Am I wasting my time?

Do I have any talent?

Will I ever be able to quit my day job or at least, pay a bill just once with money I’ve made writing?

These are huge questions, and sadly, an email rejection on a query doesn’t answer any of them, and too often I’ve heard agents say that they had a great writer with a great book that they just couldn’t find a home for.

So what do we do?

Some writers drink whiskey or vodka or vermouth. Some take second jobs in order to afford their twice daily trips to Starbucks because not only do we need caffeine, we might well develop relationships with the staff at Starbucks and seeing their kind, smiling faces may be the only thing that keeps us from falling off the edge of ‘waiting’ insanity.

It would be nice if we could wait like expectant mothers. That we’d be guaranteed that by such and such a date, our manuscript will have developed a beating heart, a brain, and by such and such a date, we will be able to hold our precious creation. But no.

We can’t just gestate our characters and plots into existence. We have to work constantly to create  and recreate them. Maybe our protagonist is a male one day, a female the next. Maybe she has a brain the first fourth of the book but by page eighty-seven, her brain’s been sucked out by alien insects.

We create and wait. Create and wait. And while I may not be the best person to hangout with during those periods of waiting, I know the best advice I can give myself and others to help us through the endless ticks of the clock.

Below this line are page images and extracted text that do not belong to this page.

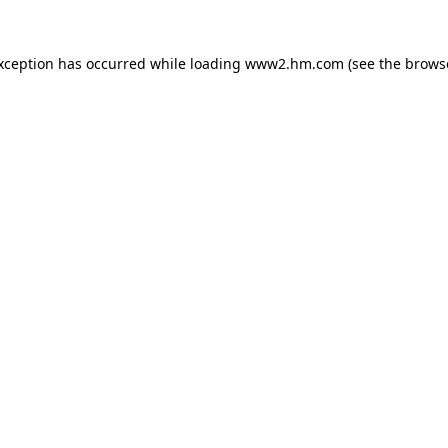
exception has occurred
while loading
www2.hm.com
(see the brows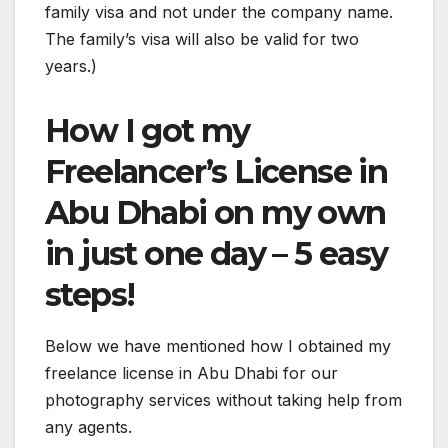
family visa and not under the company name.
The family’s visa will also be valid for two
years.)
How I got my
Freelancer’s License in
Abu Dhabi on my own
in just one day – 5 easy
steps!
Below we have mentioned how I obtained my
freelance license in Abu Dhabi for our
photography services without taking help from
any agents.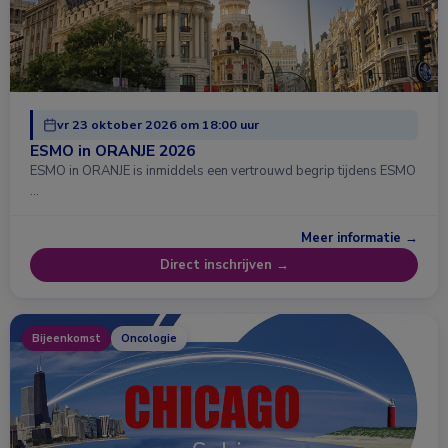
vr 23 oktober 2026 om 18:00 uur
ESMO in ORANJE 2026
ESMO in ORANJE is inmiddels een vertrouwd begrip tijdens ESMO
…
Meer informatie →
Direct inschrijven →
Bijeenkomst
Oncologie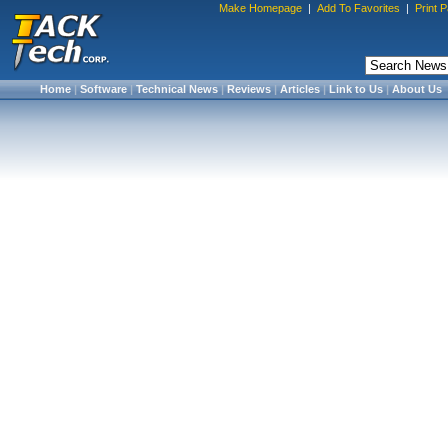
Make Homepage
|
Add To Favorites
|
Print 
Home
|
Software
|
Technical News
|
Reviews
|
Articles
|
Link to Us
|
About Us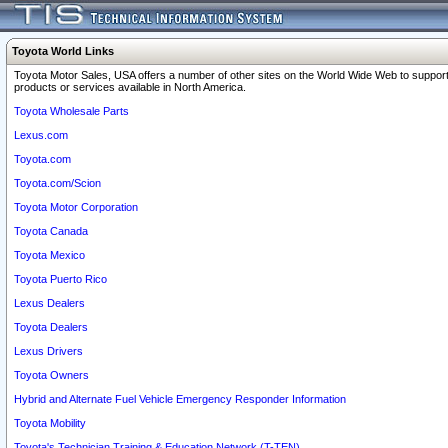
Toyota World Links
Toyota Motor Sales, USA offers a number of other sites on the World Wide Web to support
products or services available in North America.
Toyota Wholesale Parts
Lexus.com
Toyota.com
Toyota.com/Scion
Toyota Motor Corporation
Toyota Canada
Toyota Mexico
Toyota Puerto Rico
Lexus Dealers
Toyota Dealers
Lexus Drivers
Toyota Owners
Hybrid and Alternate Fuel Vehicle Emergency Responder Information
Toyota Mobility
Toyota's Technician Training & Education Network (T-TEN)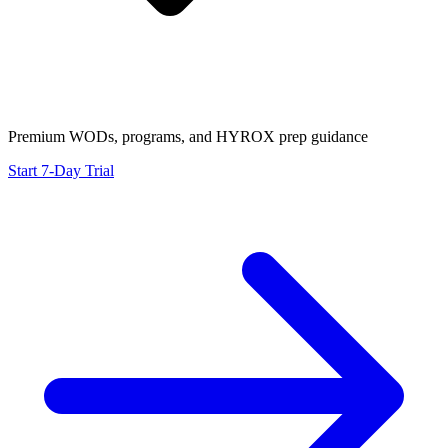
Premium WODs, programs, and HYROX prep guidance
Start 7-Day Trial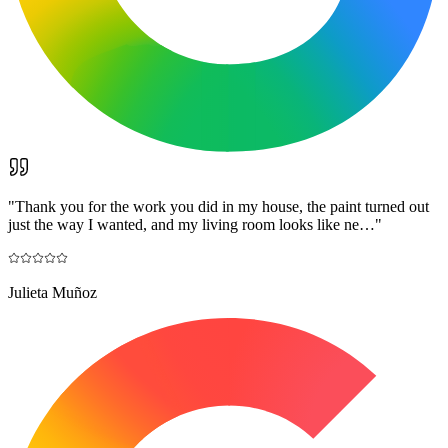
"
Thank you for the work you did in my house, the paint turned out
just the way I wanted, and my living room looks like ne…
"
Julieta Muñoz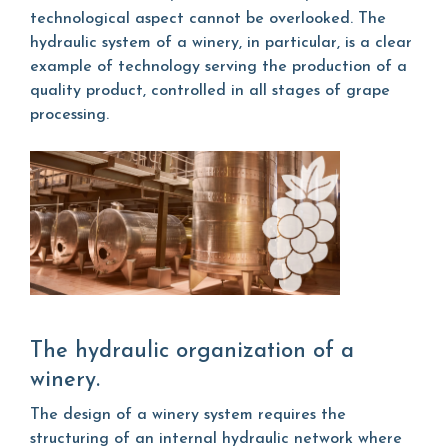
technological aspect cannot be overlooked. The
hydraulic system of a winery, in particular, is a clear
example of technology serving the production of a
quality product, controlled in all stages of grape
processing.
The hydraulic organization of a
winery.
The design of a winery system requires the
structuring of an internal hydraulic network where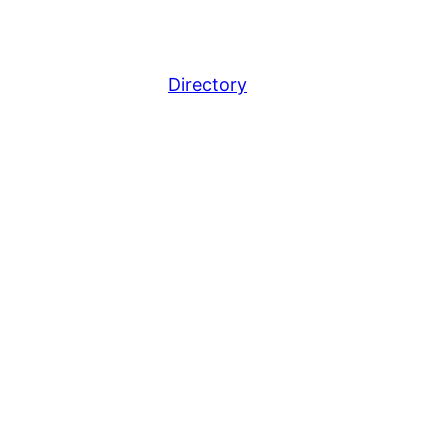
Directory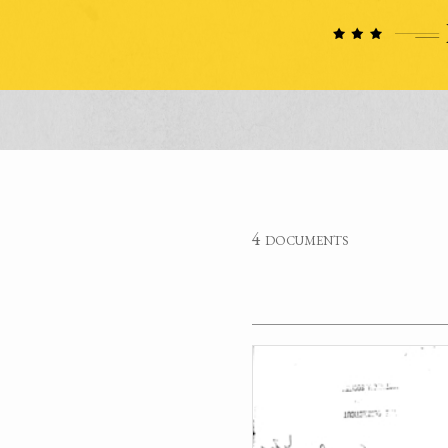
4 documents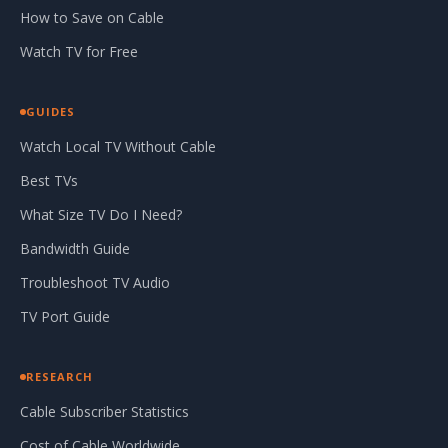
How to Save on Cable
Watch TV for Free
GUIDES
Watch Local TV Without Cable
Best TVs
What Size TV Do I Need?
Bandwidth Guide
Troubleshoot TV Audio
TV Port Guide
RESEARCH
Cable Subscriber Statistics
Cost of Cable Worldwide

Create. Start the second book in a series, even if you don’t know if the first will sell. Start a totally new project or go back to an old one. Work. Create. It won’t silence the ticking, but it will muffle it a bit, and while we wait, we become better writers because that is who we are destined to be.

4 thoughts on “Waiting

  1. Patience is not one of my virtues. When I first started writing I had no idea how much patience was required, and agree that it is something non-writers don’t fully understand, however I wasn’t any more patient waiting for my kids to be born (they were both late).


  2. True! My three were all on time, but all the worrying about whether or not they’re all right and just wanting to be able to hold them:) Just wish we writers could have a more definite timeline to work with. Wouldn’t guaranteed responses within a certain amount of time be lovely!I got a response from an agent once, two years after the request for a whole manuscript. Glad most slush piles don’t lead to black holes.


  3. Develop relationships with the baristas at Starbucks . . . yes . . . particularly that gorgeous one with the blue eyes who remembered me yesterday even though I hadn’t been there in ages and looked like absolute rubbish . . . 🙂 We also wait for research, wait for people to get back to us on research, wait for libraries to FIND our research and order it, wait for the Archives to locate our research files . . . it’s a never ending process, this darn waiting!